G. huddles back in bed. I press my nose to the window. It’s at times like this that Africa looms largest, that you know you are out of your element. Night stretches ahead like a herculean trial. I stare once more at pale stage in the bush. The impala have drifted back to the pool again, but they barely move. It is like watching a Samuel Becket play where nothing much happens.
Suddenly the antelope are on full alert – rigid stance, ears pricked, noses twitching. I stare and stare. At last I spot movement, a sinuous shape pressing through the low scrub. The impala rise on hoof-tips, torn between staying and fleeing, and then the lioness steps out from the grass and pads down to the water.

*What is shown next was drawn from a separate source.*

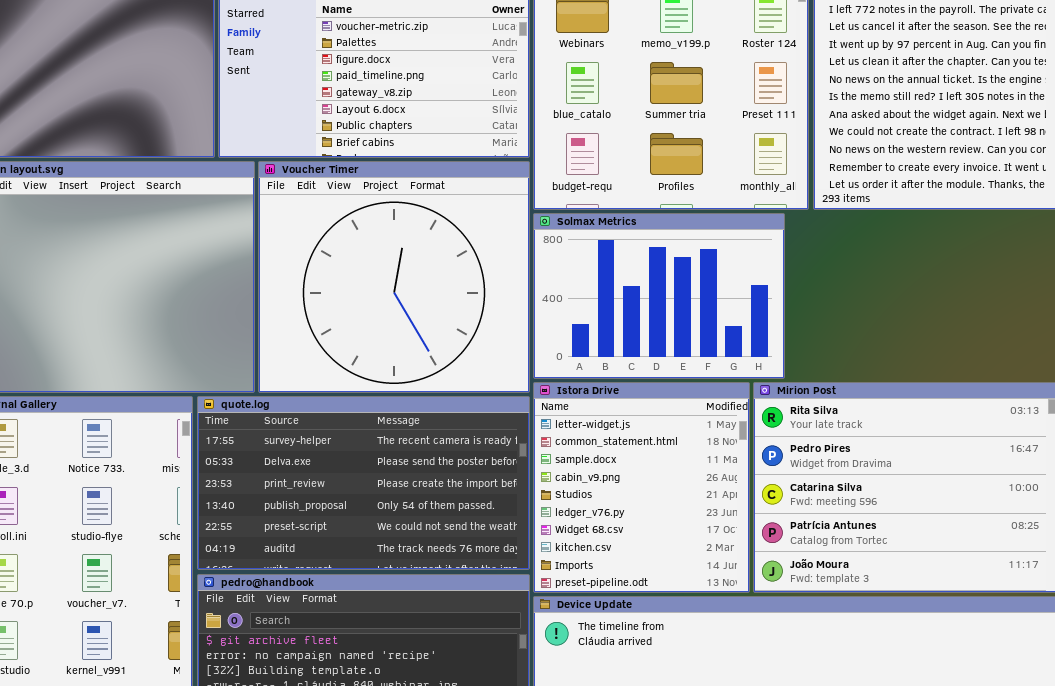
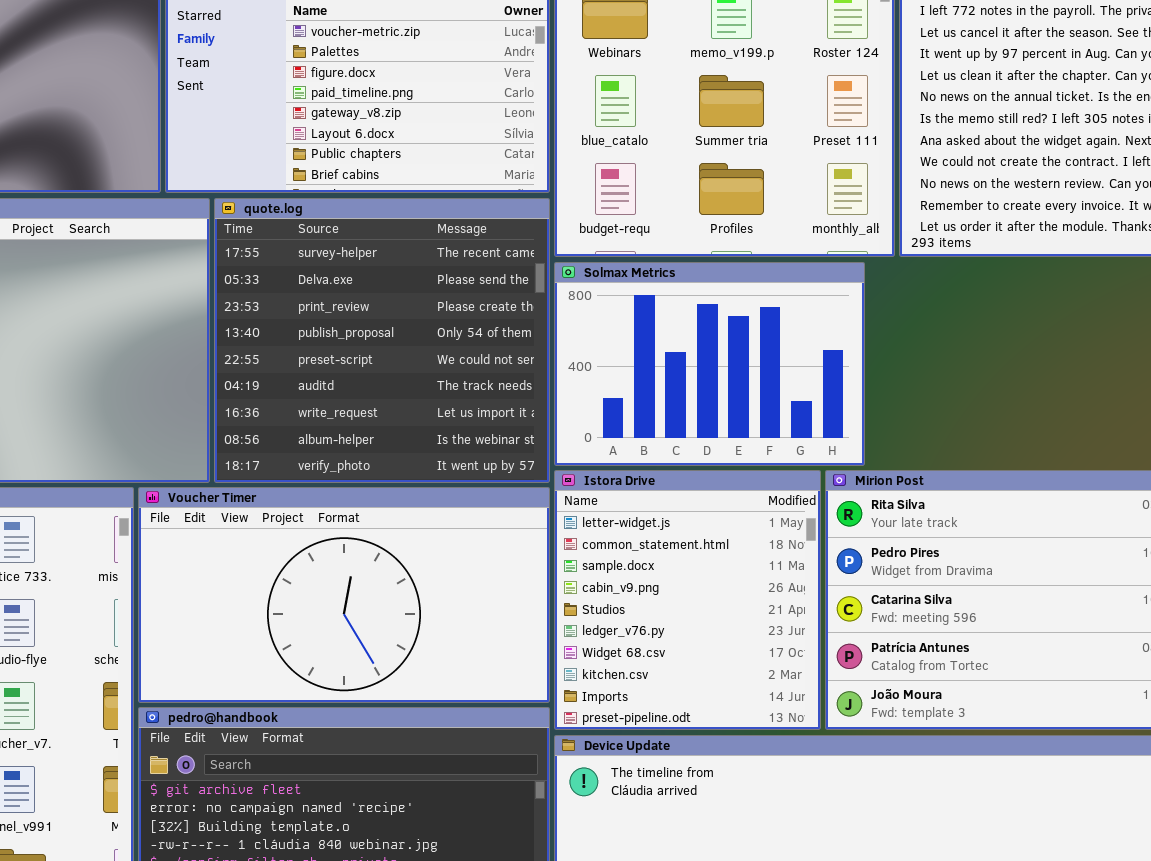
Voucher Timer: [258,161,530,393] -> [138,487,550,703], moved, resized
quote.log: [197,396,530,570] -> [214,198,550,483], moved, resized

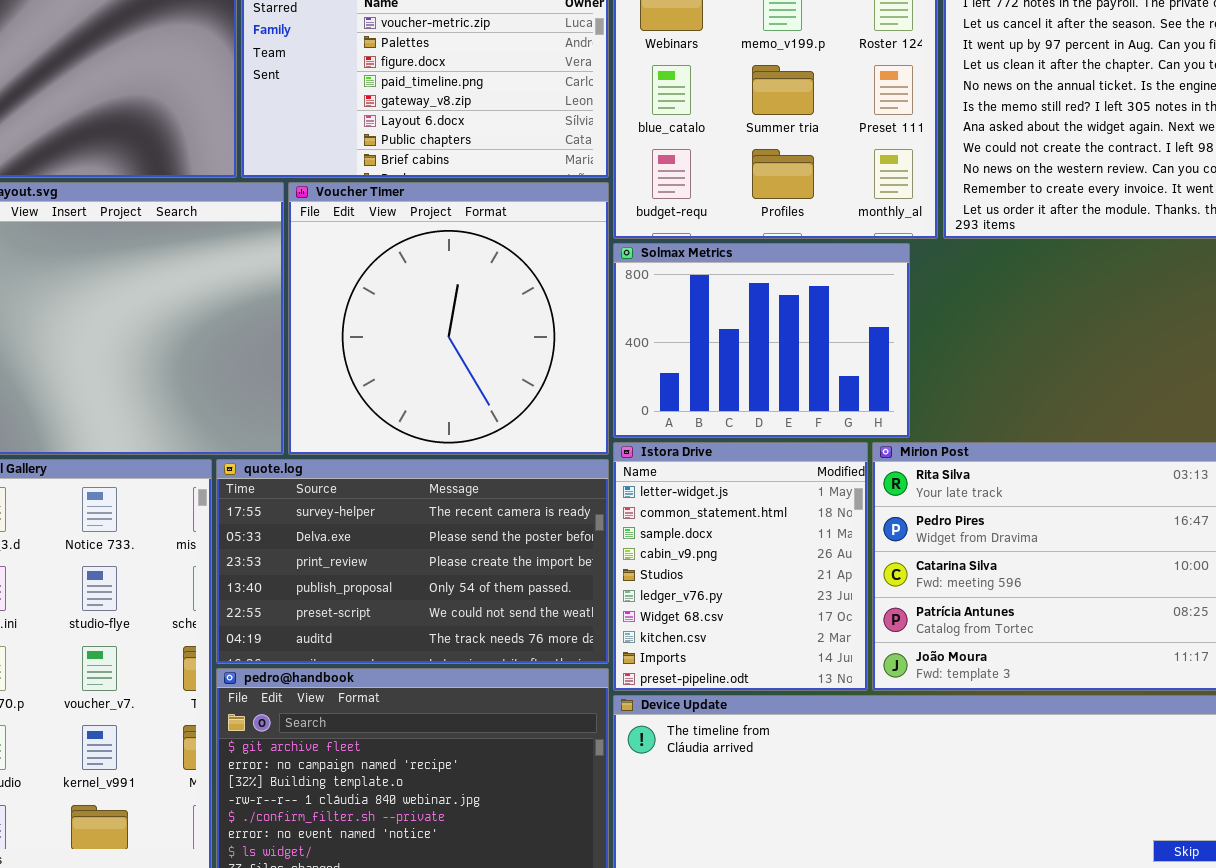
quote.log: [214,198,550,483] -> [216,459,609,664], moved, resized
Voucher Timer: [138,487,550,703] -> [288,182,609,455], moved, resized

The impala draw back, still unsure of the big cat’s agenda. The lioness parades around the waterhole, but does not drink. Instead she finds a clump of grass and lies down, head up, still as stone, commanding the pool – a heraldic lion couchant. Now it is clear. None of the animals can drink. The tension is visible. This is a new kind of drama: feline power play.
But I cannot wait for the denouement. Worn out, I return to my hard pillow and tangled sheet.
The next time I wake it is light enough to know that I can abandon all efforts to sleep. It’s a huge relief. While G. slumbers on, I step out into cool of the veranda. In the dawn light I see that last night’s set has mystically expanded into a vast new backdrop. Now the Chyulu Hills rise above the dry plains, a vision of impossible greenness that belies the violence of their birth. For these hills are new, erupting around the time Sir Francis Drake was bowling off Plymouth Hoe and ignoring news of the advancing Armada. It’s hard to believe.
But this is not all. To the west, the snow-capped crown of Kilimanjaro breaks free of the earth and floats high on a wreath of pink clouds. It makes me want to hoot with laughter. Who does this Africa think she is? Does she really expect me to be taken in by all her absurd illusions? Poof! The mountain snuffs out and leaves only sky. (Is this possible?) And I, like the victim of some worming parasite, know I am becoming infected. All our defences are useless. This land is creeping under my skin and invading all my senses. More likely than not I will never be the same again.